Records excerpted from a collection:
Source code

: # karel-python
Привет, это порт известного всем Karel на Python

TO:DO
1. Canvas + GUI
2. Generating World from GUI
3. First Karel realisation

Work request: Reproduce every line of the records above without altering any character, spacing, or line break.

Exercise response:
Source code

: # karel-python
Привет, это порт известного всем Karel на Python

TO:DO
1. Canvas + GUI
2. Generating World from GUI
3. First Karel realisation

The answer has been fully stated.